A most vital part of the project was tracing back sources and checking details. That monumental task fell to Beryl Satter and others, who single-handedly triple-checked the accuracy of thousands of sources. This took fourteen grueling months of working full time for little pay.

In addition to those whom I recruited, there were many others who acted above and beyond, and without whose generous and sensitive cooperation the project would have been an impossible task.
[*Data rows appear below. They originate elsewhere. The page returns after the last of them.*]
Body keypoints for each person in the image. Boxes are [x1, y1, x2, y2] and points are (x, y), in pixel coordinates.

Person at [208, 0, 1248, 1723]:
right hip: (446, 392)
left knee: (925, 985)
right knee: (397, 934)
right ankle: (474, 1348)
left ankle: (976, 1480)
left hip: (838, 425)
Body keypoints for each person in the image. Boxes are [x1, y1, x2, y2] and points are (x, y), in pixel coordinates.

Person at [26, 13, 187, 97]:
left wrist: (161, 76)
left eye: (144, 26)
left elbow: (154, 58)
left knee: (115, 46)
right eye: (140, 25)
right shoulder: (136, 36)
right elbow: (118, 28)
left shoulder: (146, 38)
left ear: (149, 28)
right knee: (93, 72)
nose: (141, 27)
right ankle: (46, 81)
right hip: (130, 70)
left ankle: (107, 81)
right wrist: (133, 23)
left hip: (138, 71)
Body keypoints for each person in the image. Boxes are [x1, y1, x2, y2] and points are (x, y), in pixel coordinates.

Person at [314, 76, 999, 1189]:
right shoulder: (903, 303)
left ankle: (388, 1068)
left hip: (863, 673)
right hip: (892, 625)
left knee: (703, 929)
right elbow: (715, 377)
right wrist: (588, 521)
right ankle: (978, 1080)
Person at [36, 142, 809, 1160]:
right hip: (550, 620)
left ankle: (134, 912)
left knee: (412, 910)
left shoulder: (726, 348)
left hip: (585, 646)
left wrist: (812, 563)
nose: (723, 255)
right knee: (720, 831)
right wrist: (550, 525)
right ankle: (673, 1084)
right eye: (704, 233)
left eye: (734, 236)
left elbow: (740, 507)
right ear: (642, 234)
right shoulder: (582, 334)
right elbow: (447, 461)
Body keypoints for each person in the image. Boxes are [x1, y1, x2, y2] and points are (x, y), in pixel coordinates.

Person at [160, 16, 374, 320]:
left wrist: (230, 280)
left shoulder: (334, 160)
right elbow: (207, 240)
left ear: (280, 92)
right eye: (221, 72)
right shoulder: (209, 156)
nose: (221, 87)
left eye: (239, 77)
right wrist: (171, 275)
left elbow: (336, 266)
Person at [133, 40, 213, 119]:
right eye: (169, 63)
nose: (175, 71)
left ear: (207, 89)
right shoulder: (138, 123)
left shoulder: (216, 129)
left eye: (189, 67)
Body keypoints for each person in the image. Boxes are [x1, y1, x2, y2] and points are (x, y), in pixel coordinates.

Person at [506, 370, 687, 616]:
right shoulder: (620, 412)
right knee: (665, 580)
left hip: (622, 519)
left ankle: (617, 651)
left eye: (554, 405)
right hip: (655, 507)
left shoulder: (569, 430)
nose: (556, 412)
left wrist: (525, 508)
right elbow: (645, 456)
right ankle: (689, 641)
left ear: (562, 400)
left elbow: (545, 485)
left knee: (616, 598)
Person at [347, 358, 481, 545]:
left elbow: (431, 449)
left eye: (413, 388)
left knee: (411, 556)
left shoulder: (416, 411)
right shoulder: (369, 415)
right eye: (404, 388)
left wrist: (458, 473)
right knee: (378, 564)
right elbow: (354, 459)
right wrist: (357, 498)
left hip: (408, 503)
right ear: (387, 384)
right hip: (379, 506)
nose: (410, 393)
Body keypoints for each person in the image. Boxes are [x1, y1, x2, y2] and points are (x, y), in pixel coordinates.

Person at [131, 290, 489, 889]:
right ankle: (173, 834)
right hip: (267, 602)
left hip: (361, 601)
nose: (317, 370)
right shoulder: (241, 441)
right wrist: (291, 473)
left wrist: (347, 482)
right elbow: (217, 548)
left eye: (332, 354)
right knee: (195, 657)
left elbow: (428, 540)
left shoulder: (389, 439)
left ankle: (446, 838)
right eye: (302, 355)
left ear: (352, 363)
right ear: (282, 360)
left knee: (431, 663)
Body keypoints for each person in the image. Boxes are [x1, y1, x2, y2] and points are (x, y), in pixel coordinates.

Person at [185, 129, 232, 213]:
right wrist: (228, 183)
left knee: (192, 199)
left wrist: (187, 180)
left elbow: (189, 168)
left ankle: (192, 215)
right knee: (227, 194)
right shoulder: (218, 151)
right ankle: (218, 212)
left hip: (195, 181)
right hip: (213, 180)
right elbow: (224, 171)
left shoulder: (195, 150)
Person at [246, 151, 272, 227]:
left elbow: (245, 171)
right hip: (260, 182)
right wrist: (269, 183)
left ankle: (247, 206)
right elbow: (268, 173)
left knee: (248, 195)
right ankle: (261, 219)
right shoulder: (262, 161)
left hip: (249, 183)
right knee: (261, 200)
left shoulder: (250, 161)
I speak now of archivists and librarians: Fannie Zelcer and Abraham Peck of the American Jewish Archives in Cincinnati; Richard Marcus of the Asher Library at Spertus College in Chicago; Robert Wolfe and George Wagner of the National Archives in Washington; Sybil Milton of the Leo Baeck Institute in New York; Sylvia Landress of the Zionist Archives in New York, Feiga Zilberminc of the Library of Congress in Washington; Helen Ritter and Ruth Rauch of the American Jewish Committee Archives in New York; Martha Katz-Hyman of the American Historical Society in Waltham; David Massel of the Board of Deputies Archives in London; Klaus Weinandy of the German Foreign Office and the Politische Archiv in Bonn; Shmuel Krakovsky at Yad Vashem Archives in Jerusalem; and Michael Heymann at the Central Zionist Archives in Jerusalem. These people reached out to assist me, and many of them gave me personal inspiration and understanding.

Of course, there were many other generous archivists too numerous to list here, but they as well have my special thanks. Libraries were also vital to my work because each library is distinguished by its own special collections and its own unique selection of publications from the period. Moreover, without the interlibrary loan program, I could not have worked with forgotten volumes suddenly discovered in distant cities but needed urgently. And so I give sincere thanks to the library staffs of Spertus College; Northwestern, Harvard, Columbia, and Roosevelt Universities; Hebrew Union College; the University of Bonn; the University of Frankfurt; the Israel National Library at Hebrew University; the University of Texas at Austin; the public libraries of Chicago, Boston, and New York; the American Jewish Periodical Center in Cincinnati; the Center for Library Research in Chicago; and the British Library in London.

Doors throughout the world were opened for me through the gracious help of many people. At the top of the list of those who helped is Rosemary Krensky, followed by Byron Sherwin, Sybil Milton, Robert Wolfe, Fannie Zelcer, David Kahn, Maynard Wishner, Carol Voss, and friends in the Israeli government. Once inside the doors, I needed guidance, and it was granted by many who gave me their time and expertise, including those mentioned above as well as Shaul Arlosoroff, Yehuda Bauer, Jack Boas, Ehud Evriel, Werner Feilchenfeld, Morris Frommer, Yoav Gelber, Moshe Gottleib, Ben Halpern, John L. Heineman, Yehiel Kudaschai, Abraham Margoliot, Dolf Michaelis, Justine Wise Polier, Arthur Schweitzer, David Yisraeli, and many others.